With more and more programs installed on my computer, I am tired of seeing lots of dotfiles while I have to access them often. For some reason I won't hide dotfiles when browsing files. Is there a way to move them to a better place I want them to stay (e.g. ~/.config/$PROGCONF
) without affecting programs while running?
Symlinks still leave file symbols, which is far from my expectation. I expect that operations like listdirs()
won't show the files while opening them uses a redirection.
"For some reason it won't hide dotfiles when browsing files.":
That depends on the file manager you use. nautilus
hides it by default and most file managers have an option to "show/hide hidden files". The ls
command by default omits out hidden files (files starting with a dot). It lists all files with the option -a
.
"Is there a way to move them to a better place":
Programs which have support for "XDG user directories" can store their config files in `~/.config/$PROGRAM_NAME/. If the program doesn't support that and expects the config file to be present in the home directory, there is little you can do (Maybe you can give us a list of what programs' config files you want to move). The process differs for each program.

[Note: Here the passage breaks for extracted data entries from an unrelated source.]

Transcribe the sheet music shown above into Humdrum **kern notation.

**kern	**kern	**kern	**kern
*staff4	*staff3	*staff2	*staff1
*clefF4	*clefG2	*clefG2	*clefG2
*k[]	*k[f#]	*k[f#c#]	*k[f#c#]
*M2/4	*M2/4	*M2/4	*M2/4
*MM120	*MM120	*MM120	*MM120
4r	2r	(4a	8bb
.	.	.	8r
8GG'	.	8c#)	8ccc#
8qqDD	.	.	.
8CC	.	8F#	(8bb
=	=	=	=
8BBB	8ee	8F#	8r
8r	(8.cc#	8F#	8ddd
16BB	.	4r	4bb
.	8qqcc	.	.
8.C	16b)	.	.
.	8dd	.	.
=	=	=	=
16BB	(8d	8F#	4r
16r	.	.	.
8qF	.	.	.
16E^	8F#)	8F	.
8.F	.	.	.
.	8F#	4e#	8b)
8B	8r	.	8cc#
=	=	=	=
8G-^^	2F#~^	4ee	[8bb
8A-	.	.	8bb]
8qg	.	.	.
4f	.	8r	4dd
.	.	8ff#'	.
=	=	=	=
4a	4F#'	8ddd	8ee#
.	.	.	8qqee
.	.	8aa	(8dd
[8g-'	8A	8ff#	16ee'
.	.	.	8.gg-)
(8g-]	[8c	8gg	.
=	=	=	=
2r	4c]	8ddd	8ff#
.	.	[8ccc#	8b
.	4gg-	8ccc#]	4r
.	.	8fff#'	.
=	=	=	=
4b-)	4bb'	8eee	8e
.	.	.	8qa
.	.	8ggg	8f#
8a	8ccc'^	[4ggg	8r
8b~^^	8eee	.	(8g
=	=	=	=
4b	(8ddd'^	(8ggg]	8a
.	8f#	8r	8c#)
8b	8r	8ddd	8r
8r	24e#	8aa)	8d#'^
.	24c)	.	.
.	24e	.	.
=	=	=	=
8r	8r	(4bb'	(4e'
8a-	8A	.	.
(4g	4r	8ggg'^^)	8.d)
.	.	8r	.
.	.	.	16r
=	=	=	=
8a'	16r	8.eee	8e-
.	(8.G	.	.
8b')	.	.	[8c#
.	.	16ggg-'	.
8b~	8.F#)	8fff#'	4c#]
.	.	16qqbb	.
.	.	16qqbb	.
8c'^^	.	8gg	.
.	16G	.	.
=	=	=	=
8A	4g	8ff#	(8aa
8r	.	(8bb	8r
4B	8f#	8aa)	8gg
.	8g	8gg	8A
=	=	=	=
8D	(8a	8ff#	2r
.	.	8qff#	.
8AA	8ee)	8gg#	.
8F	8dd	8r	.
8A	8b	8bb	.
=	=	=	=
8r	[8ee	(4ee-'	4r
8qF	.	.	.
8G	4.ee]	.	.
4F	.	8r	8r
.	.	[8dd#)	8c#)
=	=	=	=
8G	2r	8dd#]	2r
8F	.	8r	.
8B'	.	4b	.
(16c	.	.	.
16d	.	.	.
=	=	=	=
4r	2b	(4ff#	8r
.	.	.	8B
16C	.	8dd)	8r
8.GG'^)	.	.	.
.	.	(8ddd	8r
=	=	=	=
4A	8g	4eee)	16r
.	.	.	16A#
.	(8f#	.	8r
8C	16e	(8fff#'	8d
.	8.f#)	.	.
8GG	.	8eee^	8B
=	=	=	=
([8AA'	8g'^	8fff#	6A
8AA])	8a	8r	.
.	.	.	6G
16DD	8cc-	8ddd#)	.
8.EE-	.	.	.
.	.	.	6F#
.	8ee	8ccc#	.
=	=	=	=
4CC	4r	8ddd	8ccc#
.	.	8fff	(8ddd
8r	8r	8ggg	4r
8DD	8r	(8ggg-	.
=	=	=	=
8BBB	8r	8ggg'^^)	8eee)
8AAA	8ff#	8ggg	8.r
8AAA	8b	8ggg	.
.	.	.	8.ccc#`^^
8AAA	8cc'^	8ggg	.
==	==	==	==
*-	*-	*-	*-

Let me give an example with vim
. Its config file is ~/.vimrc
. Lets say you move the file to ~/.config/vim/.vimrc
. You can make vim read the file by launching vim using the following command.
vim -u ~/.config/vim/.vimrc
You can modify the .desktop
entry or create a new shell script to launch vim using the above command and put it inside /usr/local/bin/
or create shell functions / aliases. You can read more about changing vim
's config file location in this SO question.
This arch wiki article has application specific information.
"without affecting programs while running":
It depends on a few factors namely the file system used, the program we are dealing with and so on.
Generally, deleting / moving files only unlinks the file name from an inode and programs read / write files using inodes. Read more here. And most programs read the config file at the start, load the values into memory. They rarely read the config files again. So, if you move your config file while the program is running (assuming the program supports config in both places), you won't see a difference until the program is restarted.
"I expect that operations like listdirs() won't show the files"
I am assuming you are talking about os.listdir()
in python. If files are present, os.listdir()
will list them, there is little you can change about that. But you can write custom functions to omit out the hidden files from being listed.
This SO question can help with that.